Alice Waters is in Paris at some point during the writer's stay. He offers to cook dinner for her and is nervous. Her ends up cooking lamb for seven hours where four would have been appropriate. It seems that the purpose of the visit of Alice Waters to Paris is to determine the feasibility of opening a restaurant at the Musee des Arts Decoratifs at the Louvre. She has reconciled utopian politics with aristocratic cooking. The crucial unit of French social life is the cohort. Members of the cohort inhabit neutral places such as parks and cafes.

The couple's daughter Olivia is born in Paris. Since Paris is beautiful, but France is not a life, the family returns to America. The book is both amusing and instructive.



4 out of 5 stars a worthwhile read for lovers of Paris   April 30, 2008
An interesting collection of essays about family life in Paris. Gopnik's erudite, interesting descriptions of the City of Light will delight Francophiles, although his writing is fairly pretentious and pedantic at times. Nevertheless, this book is still a worthwhile read.


4 out of 5 stars Living the Spoiled Life in Paris   February 10, 2008
 1 out of 1 found this review helpful

I picked up this book for insights on the less-touristy aspects of Paris, prior to a trip my family is taking. It's a very enjoyable book, and the author's descriptions definitely have raised my anticipation level for our visit, as well as given me ideas about places for kids. Plus (as many other reviewers noted), it's a funny and charming book. As the husband of a former chef, I enjoyed his discursions about cooking, too.

My one complaint comes from the occasional pretentiousness and preciousness of the author's lifestyle. How many of us could move to Paris for five years during the prime of our working lives? And how many of us could take a month's vacation to the US in the summer, or fly our kids back for two days of interviews for kindergarten? Kindergarten?

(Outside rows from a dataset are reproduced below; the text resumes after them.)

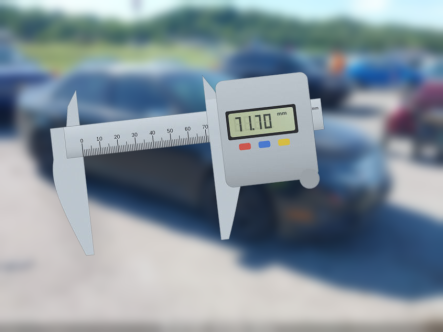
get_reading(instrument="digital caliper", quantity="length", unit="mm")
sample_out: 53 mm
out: 71.70 mm
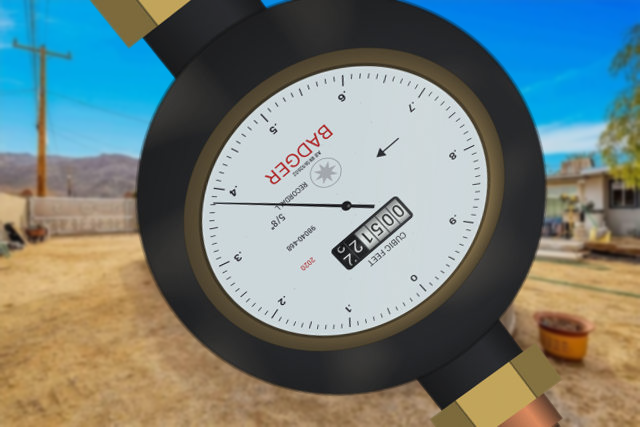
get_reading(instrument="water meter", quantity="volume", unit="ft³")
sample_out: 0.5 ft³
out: 5122.38 ft³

The author comes from a very small slice of our society, and he both downplays this and celebrates it at different times. And I don't like it. For example, his literary allusions -- whether French, English or American -- go over my head. I'm a well-read person, but I feel as if the author is trying to show that he has a greater range than his readers. To shift from Baudelaire to the New York Knicks within a few paragraphs is trying to have it both ways -- the intellectual and the common man.